SLO, SLI, and Error Budget: Operating Service Reliability

Mert TosunDevOps

Reliability gets ambiguous when teams use different definitions of "healthy." SRE resolves this by turning reliability into measurable agreements: SLIs to observe behavior, SLOs to define targets, and error budgets to guide delivery speed versus stability.

Core definitions

  • SLI: what you measure (for example success rate or latency)
  • SLO: target level over a time window
  • SLA: customer-facing contractual commitment

Example:

  • SLI: successful request ratio
  • SLO: 99.9% over 30 days

Error budget in practice

30-day window = 43,200 minutes
SLO 99.9% => error budget 0.1%
Allowed user-impact downtime = 43.2 minutes/month

If your burn rate is too high, feature rollout should slow down until reliability returns to safe levels.

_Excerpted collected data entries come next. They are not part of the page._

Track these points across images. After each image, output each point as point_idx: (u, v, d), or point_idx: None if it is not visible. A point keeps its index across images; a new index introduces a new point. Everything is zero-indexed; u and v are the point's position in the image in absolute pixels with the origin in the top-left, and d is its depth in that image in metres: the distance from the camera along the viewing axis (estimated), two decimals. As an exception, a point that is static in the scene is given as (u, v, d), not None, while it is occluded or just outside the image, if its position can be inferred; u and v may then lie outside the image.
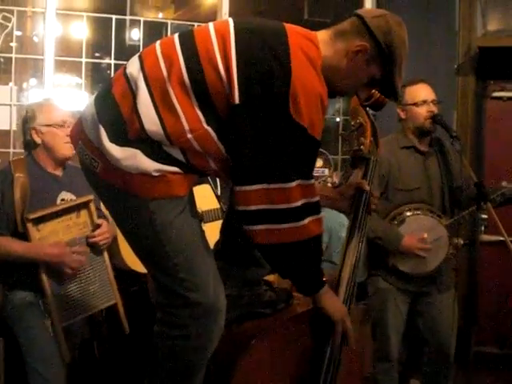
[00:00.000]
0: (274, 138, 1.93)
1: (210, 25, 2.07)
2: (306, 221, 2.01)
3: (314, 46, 2.03)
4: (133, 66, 2.04)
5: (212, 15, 5.10)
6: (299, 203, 1.98)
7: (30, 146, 3.16)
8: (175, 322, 2.03)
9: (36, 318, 2.95)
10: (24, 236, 2.91)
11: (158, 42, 2.09)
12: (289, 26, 2.07)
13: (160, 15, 5.53)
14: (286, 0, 6.00)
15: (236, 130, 1.94)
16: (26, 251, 2.89)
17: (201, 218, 3.60)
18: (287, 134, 1.93)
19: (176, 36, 2.07)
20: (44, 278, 2.89)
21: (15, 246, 2.91)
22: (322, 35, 2.10)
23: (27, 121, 3.12)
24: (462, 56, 4.93)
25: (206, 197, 3.48)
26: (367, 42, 2.05)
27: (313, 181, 2.04)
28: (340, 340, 2.23)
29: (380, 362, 3.48)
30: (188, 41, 2.02)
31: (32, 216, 2.87)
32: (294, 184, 1.97)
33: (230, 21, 2.07)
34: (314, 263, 2.11)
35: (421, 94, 3.43)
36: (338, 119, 5.61)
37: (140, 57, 2.06)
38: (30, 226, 2.87)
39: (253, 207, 1.96)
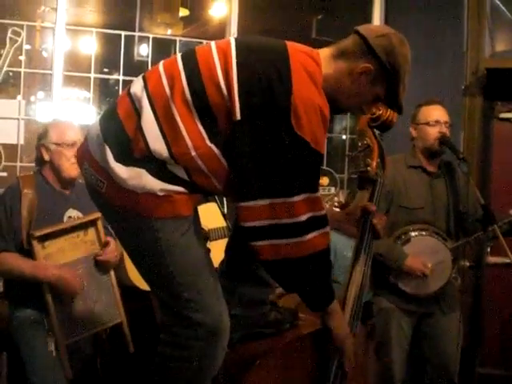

Choose user-centric indicators

Good indicators:

  • API success ratio
  • p95 latency on critical endpoints
  • checkout completion rate

Weak indicators:

  • average CPU only
  • pod count without user impact

Metrics should represent actual user experience, not only infrastructure internals.

Alerting model

Use multi-window, multi-burn-rate alerts:

Short window + high burn rate -> page now
Long window + medium burn rate -> warning

This catches fast incidents early while reducing noisy alerts.

Process integration

Reliability policy should be explicit:

  1. Budget healthy -> normal release speed.
  2. Budget draining fast -> smaller rollout steps.
  3. Budget exhausted -> prioritize reliability work.

Conclusion

SLO/SLI discipline gives teams a shared language for reliability and removes guesswork from release decisions. Error budgets are not just reporting numbers; they are operational guardrails that help teams move fast without losing production stability.